Aysim Türkmen: Türkiye'nin büyük şehirleri, özellilkle İstanbul, 50-60 yıldır muazzam hızlı bir değişim yaşıyor.
Neden biz bu değişime 8-10 senedir ‘kentsel dönüşüm' demeye başladık?
İhsan Bilgin: Çarpıcı bir rakamla başlayalım: Bugün İstanbul'da 2 milyon civarında bina olduğu tahmin ediliyor. Bunların sadece 5 ila 10 bini 50 yaşından daha yaşlı! İstanbul'un 2500 yıllık tarihinden bahsediyoruz, ama öyle bir 60 yıl yaşamışız ki, geride fiziki olarak bazı izler, anıtlar ve tesadüfen ayakta kalan yapılar dışında pek bir şey kalmamış. Eğer İstanbul'un hareketli topografyası ve Boğaz, Haliç, Marmara gibi sularıyla ilişkisi bu kadar ilginç olmasaydı, yani Paris, Londra, Viyana, Berlin gibi ovalar üzerine kurulmuş bir şehir olsaydı ve çekiciliğini yapı stokundan almayı bekleseydi, epeyce tatsız bir durumla karşı karşıya olurduk. Bugün bu 2500 yıllık tarihin üzerini kalın ve büyük bir yorgan gibi örten yeni bir yapı stoğundan oluşuyor İstanbul. Peki neden 60 yıldır sert bir dönüşüme maruz kalan İstanbul'da 10 yıldır ‘kentsel dönüşüm'den bahsedilir oldu? Zaten dönüşmüyor muydu? Son 10 yılın ondan önceki 50 yıldan farkı ne?
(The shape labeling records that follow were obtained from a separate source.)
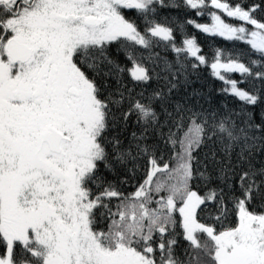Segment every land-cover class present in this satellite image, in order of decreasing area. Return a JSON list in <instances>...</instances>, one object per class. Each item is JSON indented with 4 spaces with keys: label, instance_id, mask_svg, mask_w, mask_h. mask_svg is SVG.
<instances>
[{
    "label": "snow or ice",
    "instance_id": "snow-or-ice-1",
    "mask_svg": "<svg viewBox=\"0 0 264 264\" xmlns=\"http://www.w3.org/2000/svg\"><path fill=\"white\" fill-rule=\"evenodd\" d=\"M0 264H264V0H0Z\"/></svg>",
    "mask_w": 264,
    "mask_h": 264
},
{
    "label": "trees",
    "instance_id": "trees-1",
    "mask_svg": "<svg viewBox=\"0 0 264 264\" xmlns=\"http://www.w3.org/2000/svg\"><path fill=\"white\" fill-rule=\"evenodd\" d=\"M240 3H243L245 6L248 4H251L253 2L259 3L260 0H239ZM165 12H168V10H165ZM173 15H182V13H173ZM200 20V22H206V18H197ZM210 22V21H209ZM190 31H193L198 39L199 44L202 46L203 52L205 54L210 55V50L213 48L214 45H224L225 42H223L220 39L212 40L208 38L207 36L200 34L199 32H195L194 29H190ZM221 87V84L219 81H216L212 79L207 71H204L203 77L198 82H194L190 88L189 91H191L193 88L200 89L202 92H209L213 96V100L215 103H219L223 97L215 95L216 90H218Z\"/></svg>",
    "mask_w": 264,
    "mask_h": 264
}]
</instances>
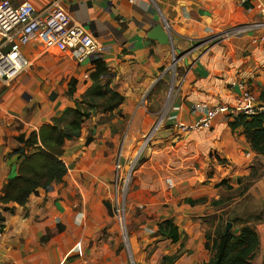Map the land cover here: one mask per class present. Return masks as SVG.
<instances>
[{"label": "crops", "instance_id": "crops-1", "mask_svg": "<svg viewBox=\"0 0 264 264\" xmlns=\"http://www.w3.org/2000/svg\"><path fill=\"white\" fill-rule=\"evenodd\" d=\"M55 1L96 36L101 50L77 63L66 52L45 49L38 41L21 48L29 67L7 84L0 81V196L5 182L16 174V157L9 156L15 136L37 131L67 109L92 107L80 135L64 144V181L39 190L26 208L0 207V264H160L163 256L175 254L174 264L208 262L206 232L220 221L214 217L210 225L213 208L227 204L239 180L264 166V156L251 149L242 128L233 126L227 115L218 114L208 129L194 127L207 108H235L239 90L234 82H245L255 106L264 99V30L221 36L237 26L264 23V0L14 4L29 2L42 15ZM158 24L171 45L148 37ZM96 62L106 68L100 77H95ZM171 84L173 98L167 107ZM112 93L122 100L103 112L115 101ZM196 104L204 107L193 112ZM160 117L128 187L125 243L104 205L112 190L116 148L126 133L125 153L132 157ZM177 124L187 129L178 130ZM257 193L258 200L250 203L259 202L262 217L256 224L241 222L232 231L237 234L241 227L253 225L261 247L264 189ZM250 212L254 218L257 209ZM78 213L84 217L79 219ZM165 219L178 229L176 243L155 234L156 224Z\"/></svg>", "mask_w": 264, "mask_h": 264}, {"label": "built area", "instance_id": "built-area-1", "mask_svg": "<svg viewBox=\"0 0 264 264\" xmlns=\"http://www.w3.org/2000/svg\"><path fill=\"white\" fill-rule=\"evenodd\" d=\"M14 1L3 0L0 2L1 82L7 84L27 70L29 61L21 53V48L27 46L32 41H38L45 49H56L66 52L77 63L85 62L87 58L101 50L96 36L75 23L60 5L59 1L53 2L42 15L36 13L31 3L21 2L14 4ZM240 1L244 3L246 0ZM261 7L262 5L259 4L258 8ZM257 27L264 30V23L237 26L228 31H223L221 36L229 38ZM232 86L237 87L239 90L235 108H231L225 104L207 108L204 114L197 120L195 129H208L212 119L218 114L227 115L231 118L232 123L239 122L241 116L264 115V99L255 106L254 96L247 88L245 82H234ZM173 88L174 85L171 84L167 96V101L169 102L166 104L167 107L173 98ZM203 107L202 104H196L193 106V112H197ZM161 122L162 117L142 137V142L132 157H127L125 153L126 133L122 135L116 148L109 204L111 216L124 242L128 241L126 203L128 187L140 155L149 146ZM176 127L181 131L187 129L183 124H177ZM167 183L169 188L173 187L170 179H167ZM77 216L79 219L84 217L82 213H78Z\"/></svg>", "mask_w": 264, "mask_h": 264}, {"label": "trees", "instance_id": "trees-1", "mask_svg": "<svg viewBox=\"0 0 264 264\" xmlns=\"http://www.w3.org/2000/svg\"><path fill=\"white\" fill-rule=\"evenodd\" d=\"M105 69L103 63L96 62L95 77L103 75ZM111 96L115 101L105 105L103 112L117 107L122 100L117 93H112ZM91 107L83 108L79 105L76 109H67L60 117H55L52 123H43L37 131L20 133L13 138L16 146L9 156L16 157L17 168L16 174L3 185L0 196V207L3 210L26 208L29 200L38 196L39 190L64 181L67 175L66 166L61 159L64 144L80 135L82 121L89 117ZM232 125L240 126L251 149L264 156V115L241 116L239 122ZM104 205L111 214L109 202L105 201ZM2 223L3 218L0 217L1 235L4 229ZM225 228L226 226L217 230L216 238L211 243L206 242L205 247L211 253V258L200 264H254L259 248L256 231L247 225L241 227L237 234L226 231ZM155 234L170 243L179 240L178 229L171 219L158 222ZM177 258L176 254L163 256L160 264H174ZM261 264H264V258Z\"/></svg>", "mask_w": 264, "mask_h": 264}, {"label": "rangeland", "instance_id": "rangeland-1", "mask_svg": "<svg viewBox=\"0 0 264 264\" xmlns=\"http://www.w3.org/2000/svg\"><path fill=\"white\" fill-rule=\"evenodd\" d=\"M168 99V98H167ZM169 102L167 101L166 104ZM14 161V159L12 160ZM238 187L233 189L228 195L227 204L218 206L220 208H213L214 214L211 215L209 222L212 225L213 218H219V223L215 226V228L209 227L206 232L207 242L211 243L213 239L216 238V232L219 228L223 229L226 226V223L229 222L231 224L230 231L235 230V228H239L240 224L243 223H253L256 224L257 220L262 217L260 208V204L258 201L256 203H250L252 198L254 200H258L257 192L261 189H264V166H257L254 171H252L251 175L245 179H241L238 182ZM128 205V200H127ZM238 213H237V209ZM253 208V212L257 209V213L254 215V218H250V214H254L250 212V209ZM255 209V210H254ZM208 222V223H209ZM253 226V225H252ZM250 226V227H252ZM254 229V227H252ZM215 229V230H214ZM128 230V229H127ZM118 234L120 235L119 231ZM118 235V236H119ZM121 236V235H120ZM122 238V237H121ZM209 238V239H208ZM119 240V239H118ZM124 242V241H123ZM127 243V242H125ZM264 258V245L258 248L257 255L254 259V264H261Z\"/></svg>", "mask_w": 264, "mask_h": 264}, {"label": "water", "instance_id": "water-1", "mask_svg": "<svg viewBox=\"0 0 264 264\" xmlns=\"http://www.w3.org/2000/svg\"><path fill=\"white\" fill-rule=\"evenodd\" d=\"M148 37L157 41L160 44L163 45H171V40L166 33V30L161 24L156 25L154 28L151 29V31L148 34ZM181 55L178 54V58H180ZM231 227V224L229 222L226 223V231H229Z\"/></svg>", "mask_w": 264, "mask_h": 264}]
</instances>
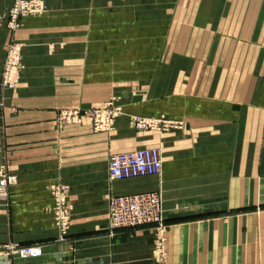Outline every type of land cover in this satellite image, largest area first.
Here are the masks:
<instances>
[{"label": "crops", "instance_id": "crops-1", "mask_svg": "<svg viewBox=\"0 0 264 264\" xmlns=\"http://www.w3.org/2000/svg\"><path fill=\"white\" fill-rule=\"evenodd\" d=\"M185 10L201 18L175 48L169 75L203 82L171 99L185 131L135 134L130 143L159 145V173L110 180V144L89 121L58 128L49 106L18 92L0 98V165L17 176L8 206L0 202V243L42 244L36 257L0 252V264H264V211H236L264 203V0H200ZM127 121L124 113L116 135L126 136ZM60 181L69 186L65 231L50 193ZM150 190L161 192L169 221L159 245L147 226L109 229L110 195Z\"/></svg>", "mask_w": 264, "mask_h": 264}, {"label": "rangeland", "instance_id": "rangeland-1", "mask_svg": "<svg viewBox=\"0 0 264 264\" xmlns=\"http://www.w3.org/2000/svg\"><path fill=\"white\" fill-rule=\"evenodd\" d=\"M199 1L58 0L53 8L44 0L6 2L0 7L1 102L18 92L22 100L49 106L55 112L58 128L89 121L92 132L109 142L108 159L115 152L142 147H156L161 154L159 145L134 147L130 143L135 134L185 131V119L171 115L170 102L183 101L185 90L190 91L195 81L200 90L202 78L169 73L179 64L174 60L175 48H183L179 42H183L187 31L190 35L201 18V13L185 9ZM124 89L129 93L124 94ZM103 110L105 113H101ZM124 113L128 116L125 137L114 133ZM225 162L233 166L235 158L226 157ZM108 178L112 179L109 174ZM1 181L4 183H0V189L6 192L0 202L7 207V190L17 176L5 164L0 165ZM68 191V184L61 181L50 186L54 221L62 231L70 223ZM150 191L161 198L165 230L169 221L164 215L162 194ZM114 195L119 194L107 200L110 230L119 228L113 226L108 212ZM225 199L227 213V195ZM62 210L65 219L59 214ZM240 210L261 212L264 203L236 208ZM142 226L157 230L151 224ZM33 244H40L42 252L40 242L12 241L0 243V252L20 258L36 257L20 253L21 247Z\"/></svg>", "mask_w": 264, "mask_h": 264}, {"label": "built area", "instance_id": "built-area-1", "mask_svg": "<svg viewBox=\"0 0 264 264\" xmlns=\"http://www.w3.org/2000/svg\"><path fill=\"white\" fill-rule=\"evenodd\" d=\"M104 111V110H103ZM101 113H105V111ZM162 158L156 147H142L115 152L107 163L108 174L112 179H123L160 172ZM4 183V182H0ZM108 212L114 227H135L153 225L157 230V244L161 243L160 234L165 225L162 215L161 198L156 192H139L114 195L109 200ZM62 219L65 211L62 210ZM25 256H37L41 253V245H26L20 248Z\"/></svg>", "mask_w": 264, "mask_h": 264}]
</instances>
Üstelik devletten meslek çevrelerine ve medyaya kadar herkesçe benimsenmiş bir adlandırmadan söz ediyoruz: bir ‘kentsel dönüşüm'dür gidiyor.
Artık bir şablon haline gelmiş bu adlandırma bence kayda değer bir kırılmanın işaretlerini taşıdığı için anlamlı. Şöyle ki: Bu 60 yıl içinde oluştuğunu söylediğimiz yapı stokunun en önemli özelliklerinden biri, daha ilk yapıldıkları sırada bile geçici olduklarının, yani yakın bir gelecekte yıkılıp yeniden yapılacaklarının farkında olunarak üretilmiş olmalarıydı. Sadece meslek çevrelerinden ve yöneticilerden bahsetmiyorum: bunları bizzat üretenler de kalıcı bir şey yapmadıklarını, çok yakında bir biçimde yenilenecek bir şey yapmakta olduklarını bilinçaltlarında taşıyorlardı. Sadece derme çatma gecekondulardan bahsetmiyorum. E5 ile TEM arasındaki çoğunluğu betonarme apartmanlardan oluşan stokun neredeyse tamamı bu koşullar altında yapılaştı.
Aysim T.: Aslında dünyanın her yerinde gecekondu oluşumları çok ilginç süreçler. İstanbul'daki süreç dünyanın diğer bölgelerinden nasıl farklı?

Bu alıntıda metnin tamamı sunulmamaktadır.